▶ _TO-DO ITEM 1_
Rewrite the forum thread on the Bolt and OTA reception, starting at "Does anyone notice, or" and ending at "will be lost.", and switch "power supply" to "cooling fan".
▶ _TO-DO ITEM 2_
Summarize the forum thread on the Bolt and OTA reception in two sentences.

[[ DOCUMENT SECTION open ]]

# Bolt and OTA reception



## Spharticus (Nov 26, 2002)

I have a series 3 HD that is having OTA pixelation issues. Sometimes it's signal related, sometimes it seems that my upgraded hard drives are finally giving up after 8 long years of faithful service (one internal one external).

Does anyone notice, or have any perception that the OTA tuners in the Bolt are somehow "better" (I know thats relative) than past models?

TIA
SPHARTICUS


----------



## ThAbtO (Apr 6, 2000)

The power supply may be a factor. Its also not recommended to have an external drive because when either drive fails, all recordings since its connection will be lost.


----------



## Spharticus (Nov 26, 2002)

Yeah- that makes sense as well. I got a Bolt 500 from Tivo, I called and their customer service gave me the 500 for $249 with the free year. If it works for me then i'll upgrade the internal to a 2.5 2TB drive and stop using the external.


----------



## mjh (Dec 19, 2002)

[[ DOCUMENT SECTION closed ]]
[[ DATA SECTION open ]]

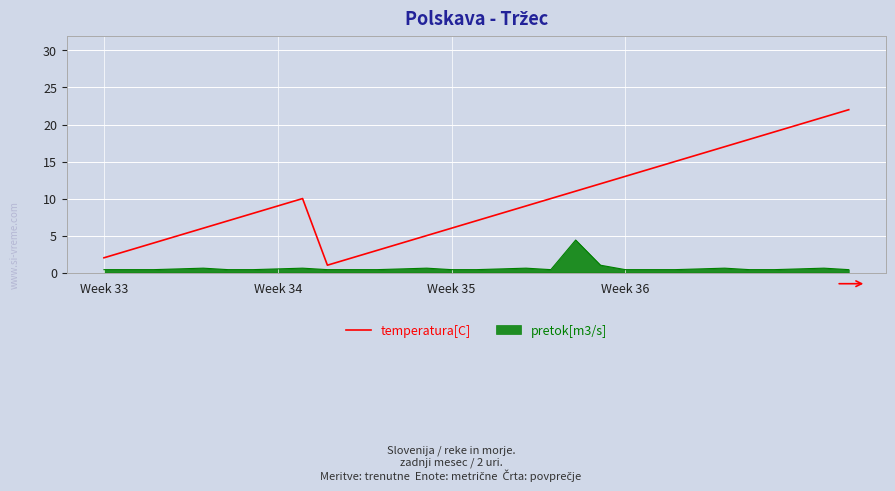

What is the difference between the maximum and minimum values in the pretok[m3/s] series?

4.0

[[ DATA SECTION closed ]]

▶ _RESPONSE BOX 1_
Does anyone notice, or have any perception that the OTA tuners in the Bolt are somehow "better" (I know thats relative) than past models?

TIA
SPHARTICUS


----------



## ThAbtO (Apr 6, 2000)

The cooling fan may be a factor. Its also not recommended to have an external drive because when either drive fails, all recordings since its connection will be lost.

▶ _RESPONSE BOX 2_
A Series 3 HD owner whose OTA picture pixelates, sometimes from signal problems and sometimes apparently from aging upgraded hard drives, asked whether the Bolt's OTA tuners are better than those of past models. Another user replied that the power supply may be a factor and that an external drive is not recommended, and the owner then got a Bolt 500 from Tivo for $249 with the free year, planning to upgrade its internal drive to 2TB and stop using the external drive if it works.